SOURCE RECORDS -
-- -- --

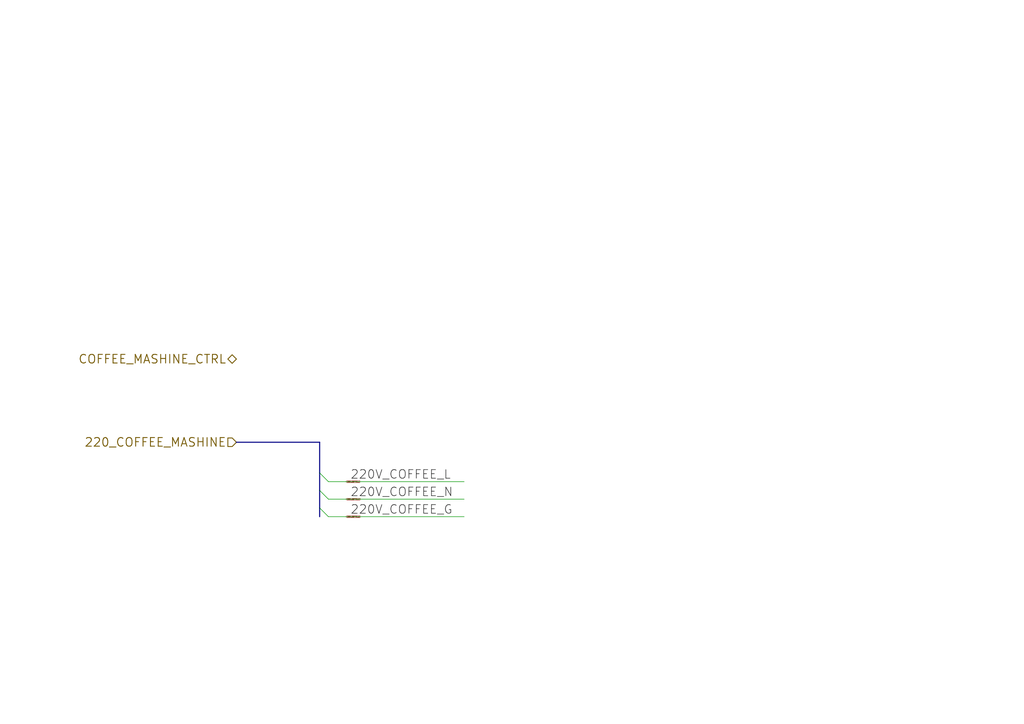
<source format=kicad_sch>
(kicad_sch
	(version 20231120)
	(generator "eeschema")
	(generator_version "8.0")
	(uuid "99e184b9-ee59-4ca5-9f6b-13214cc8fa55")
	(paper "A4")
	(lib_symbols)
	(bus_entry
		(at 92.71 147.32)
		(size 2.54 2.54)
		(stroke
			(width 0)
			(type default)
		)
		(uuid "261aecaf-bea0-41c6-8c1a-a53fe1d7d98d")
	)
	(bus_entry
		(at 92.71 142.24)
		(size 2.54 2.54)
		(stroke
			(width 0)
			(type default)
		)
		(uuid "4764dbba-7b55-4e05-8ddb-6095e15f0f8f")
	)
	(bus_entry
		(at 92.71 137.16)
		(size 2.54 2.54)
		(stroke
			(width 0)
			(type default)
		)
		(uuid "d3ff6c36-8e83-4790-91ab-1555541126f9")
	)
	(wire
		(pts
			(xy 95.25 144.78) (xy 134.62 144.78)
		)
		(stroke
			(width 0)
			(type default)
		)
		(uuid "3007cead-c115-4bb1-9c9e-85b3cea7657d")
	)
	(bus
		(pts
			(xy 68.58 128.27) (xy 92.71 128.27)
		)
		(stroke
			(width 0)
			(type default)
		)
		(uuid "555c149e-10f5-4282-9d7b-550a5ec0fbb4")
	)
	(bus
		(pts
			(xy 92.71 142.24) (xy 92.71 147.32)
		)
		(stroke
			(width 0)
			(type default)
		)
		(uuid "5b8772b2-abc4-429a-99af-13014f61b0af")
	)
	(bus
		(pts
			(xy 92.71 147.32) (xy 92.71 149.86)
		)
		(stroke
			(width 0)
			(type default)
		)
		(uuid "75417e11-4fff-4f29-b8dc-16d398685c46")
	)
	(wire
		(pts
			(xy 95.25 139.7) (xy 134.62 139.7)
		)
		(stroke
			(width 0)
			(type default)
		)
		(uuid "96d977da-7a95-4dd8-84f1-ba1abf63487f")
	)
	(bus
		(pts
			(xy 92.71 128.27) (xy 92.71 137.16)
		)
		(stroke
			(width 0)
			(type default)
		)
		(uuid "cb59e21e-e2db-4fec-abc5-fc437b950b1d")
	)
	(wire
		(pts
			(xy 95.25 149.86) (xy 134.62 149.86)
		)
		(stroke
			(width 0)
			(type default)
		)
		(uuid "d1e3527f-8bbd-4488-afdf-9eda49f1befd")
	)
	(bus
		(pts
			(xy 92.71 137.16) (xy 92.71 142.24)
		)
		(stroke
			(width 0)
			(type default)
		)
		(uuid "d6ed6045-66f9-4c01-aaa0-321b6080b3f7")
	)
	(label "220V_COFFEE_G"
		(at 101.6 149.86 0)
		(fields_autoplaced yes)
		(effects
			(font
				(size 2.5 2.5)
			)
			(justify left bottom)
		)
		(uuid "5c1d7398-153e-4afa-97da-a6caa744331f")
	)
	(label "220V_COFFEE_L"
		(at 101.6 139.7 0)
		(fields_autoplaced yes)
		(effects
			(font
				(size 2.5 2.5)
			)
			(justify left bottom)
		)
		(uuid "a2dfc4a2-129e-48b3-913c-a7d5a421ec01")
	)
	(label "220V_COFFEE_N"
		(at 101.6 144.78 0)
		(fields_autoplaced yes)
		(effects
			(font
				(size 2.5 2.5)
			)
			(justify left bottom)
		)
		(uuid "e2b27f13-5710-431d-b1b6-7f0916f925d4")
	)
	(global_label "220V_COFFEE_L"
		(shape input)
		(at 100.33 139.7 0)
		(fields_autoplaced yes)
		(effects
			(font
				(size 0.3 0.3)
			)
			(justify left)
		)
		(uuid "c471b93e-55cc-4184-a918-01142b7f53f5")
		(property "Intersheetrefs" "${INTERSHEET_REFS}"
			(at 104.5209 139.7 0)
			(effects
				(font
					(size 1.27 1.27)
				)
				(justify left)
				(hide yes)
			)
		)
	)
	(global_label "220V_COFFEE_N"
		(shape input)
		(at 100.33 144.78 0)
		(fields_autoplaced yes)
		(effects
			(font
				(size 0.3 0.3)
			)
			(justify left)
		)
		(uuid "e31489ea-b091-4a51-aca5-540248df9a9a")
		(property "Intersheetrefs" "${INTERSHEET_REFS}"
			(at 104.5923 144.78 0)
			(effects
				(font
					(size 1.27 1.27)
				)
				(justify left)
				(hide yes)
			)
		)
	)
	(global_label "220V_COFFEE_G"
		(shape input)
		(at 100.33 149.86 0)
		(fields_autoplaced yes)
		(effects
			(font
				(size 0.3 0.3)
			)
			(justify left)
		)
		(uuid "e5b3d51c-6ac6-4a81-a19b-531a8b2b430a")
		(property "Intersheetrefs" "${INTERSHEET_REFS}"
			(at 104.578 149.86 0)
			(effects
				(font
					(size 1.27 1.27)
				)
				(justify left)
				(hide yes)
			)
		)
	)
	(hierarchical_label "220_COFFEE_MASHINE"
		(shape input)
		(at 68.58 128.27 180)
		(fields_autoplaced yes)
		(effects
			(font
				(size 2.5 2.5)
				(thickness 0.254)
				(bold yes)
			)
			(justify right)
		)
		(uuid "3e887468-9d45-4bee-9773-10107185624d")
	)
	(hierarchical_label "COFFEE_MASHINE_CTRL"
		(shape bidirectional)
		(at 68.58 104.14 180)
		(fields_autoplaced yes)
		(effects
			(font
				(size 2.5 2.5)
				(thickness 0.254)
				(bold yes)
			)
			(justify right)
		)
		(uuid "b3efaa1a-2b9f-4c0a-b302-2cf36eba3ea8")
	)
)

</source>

-- -- --

TO-DO ITEM - Restate the records word for word, omitting images.

YOUR RESPONSE -
<source format=kicad_sch>
(kicad_sch
	(version 20231120)
	(generator "eeschema")
	(generator_version "8.0")
	(uuid "99e184b9-ee59-4ca5-9f6b-13214cc8fa55")
	(paper "A4")
	(lib_symbols)
	(bus_entry
		(at 92.71 147.32)
		(size 2.54 2.54)
		(stroke
			(width 0)
			(type default)
		)
		(uuid "261aecaf-bea0-41c6-8c1a-a53fe1d7d98d")
	)
	(bus_entry
		(at 92.71 142.24)
		(size 2.54 2.54)
		(stroke
			(width 0)
			(type default)
		)
		(uuid "4764dbba-7b55-4e05-8ddb-6095e15f0f8f")
	)
	(bus_entry
		(at 92.71 137.16)
		(size 2.54 2.54)
		(stroke
			(width 0)
			(type default)
		)
		(uuid "d3ff6c36-8e83-4790-91ab-1555541126f9")
	)
	(wire
		(pts
			(xy 95.25 144.78) (xy 134.62 144.78)
		)
		(stroke
			(width 0)
			(type default)
		)
		(uuid "3007cead-c115-4bb1-9c9e-85b3cea7657d")
	)
	(bus
		(pts
			(xy 68.58 128.27) (xy 92.71 128.27)
		)
		(stroke
			(width 0)
			(type default)
		)
		(uuid "555c149e-10f5-4282-9d7b-550a5ec0fbb4")
	)
	(bus
		(pts
			(xy 92.71 142.24) (xy 92.71 147.32)
		)
		(stroke
			(width 0)
			(type default)
		)
		(uuid "5b8772b2-abc4-429a-99af-13014f61b0af")
	)
	(bus
		(pts
			(xy 92.71 147.32) (xy 92.71 149.86)
		)
		(stroke
			(width 0)
			(type default)
		)
		(uuid "75417e11-4fff-4f29-b8dc-16d398685c46")
	)
	(wire
		(pts
			(xy 95.25 139.7) (xy 134.62 139.7)
		)
		(stroke
			(width 0)
			(type default)
		)
		(uuid "96d977da-7a95-4dd8-84f1-ba1abf63487f")
	)
	(bus
		(pts
			(xy 92.71 128.27) (xy 92.71 137.16)
		)
		(stroke
			(width 0)
			(type default)
		)
		(uuid "cb59e21e-e2db-4fec-abc5-fc437b950b1d")
	)
	(wire
		(pts
			(xy 95.25 149.86) (xy 134.62 149.86)
		)
		(stroke
			(width 0)
			(type default)
		)
		(uuid "d1e3527f-8bbd-4488-afdf-9eda49f1befd")
	)
	(bus
		(pts
			(xy 92.71 137.16) (xy 92.71 142.24)
		)
		(stroke
			(width 0)
			(type default)
		)
		(uuid "d6ed6045-66f9-4c01-aaa0-321b6080b3f7")
	)
	(label "220V_COFFEE_G"
		(at 101.6 149.86 0)
		(fields_autoplaced yes)
		(effects
			(font
				(size 2.5 2.5)
			)
			(justify left bottom)
		)
		(uuid "5c1d7398-153e-4afa-97da-a6caa744331f")
	)
	(label "220V_COFFEE_L"
		(at 101.6 139.7 0)
		(fields_autoplaced yes)
		(effects
			(font
				(size 2.5 2.5)
			)
			(justify left bottom)
		)
		(uuid "a2dfc4a2-129e-48b3-913c-a7d5a421ec01")
	)
	(label "220V_COFFEE_N"
		(at 101.6 144.78 0)
		(fields_autoplaced yes)
		(effects
			(font
				(size 2.5 2.5)
			)
			(justify left bottom)
		)
		(uuid "e2b27f13-5710-431d-b1b6-7f0916f925d4")
	)
	(global_label "220V_COFFEE_L"
		(shape input)
		(at 100.33 139.7 0)
		(fields_autoplaced yes)
		(effects
			(font
				(size 0.3 0.3)
			)
			(justify left)
		)
		(uuid "c471b93e-55cc-4184-a918-01142b7f53f5")
		(property "Intersheetrefs" "${INTERSHEET_REFS}"
			(at 104.5209 139.7 0)
			(effects
				(font
					(size 1.27 1.27)
				)
				(justify left)
				(hide yes)
			)
		)
	)
	(global_label "220V_COFFEE_N"
		(shape input)
		(at 100.33 144.78 0)
		(fields_autoplaced yes)
		(effects
			(font
				(size 0.3 0.3)
			)
			(justify left)
		)
		(uuid "e31489ea-b091-4a51-aca5-540248df9a9a")
		(property "Intersheetrefs" "${INTERSHEET_REFS}"
			(at 104.5923 144.78 0)
			(effects
				(font
					(size 1.27 1.27)
				)
				(justify left)
				(hide yes)
			)
		)
	)
	(global_label "220V_COFFEE_G"
		(shape input)
		(at 100.33 149.86 0)
		(fields_autoplaced yes)
		(effects
			(font
				(size 0.3 0.3)
			)
			(justify left)
		)
		(uuid "e5b3d51c-6ac6-4a81-a19b-531a8b2b430a")
		(property "Intersheetrefs" "${INTERSHEET_REFS}"
			(at 104.578 149.86 0)
			(effects
				(font
					(size 1.27 1.27)
				)
				(justify left)
				(hide yes)
			)
		)
	)
	(hierarchical_label "220_COFFEE_MASHINE"
		(shape input)
		(at 68.58 128.27 180)
		(fields_autoplaced yes)
		(effects
			(font
				(size 2.5 2.5)
				(thickness 0.254)
				(bold yes)
			)
			(justify right)
		)
		(uuid "3e887468-9d45-4bee-9773-10107185624d")
	)
	(hierarchical_label "COFFEE_MASHINE_CTRL"
		(shape bidirectional)
		(at 68.58 104.14 180)
		(fields_autoplaced yes)
		(effects
			(font
				(size 2.5 2.5)
				(thickness 0.254)
				(bold yes)
			)
			(justify right)
		)
		(uuid "b3efaa1a-2b9f-4c0a-b302-2cf36eba3ea8")
	)
)

</source>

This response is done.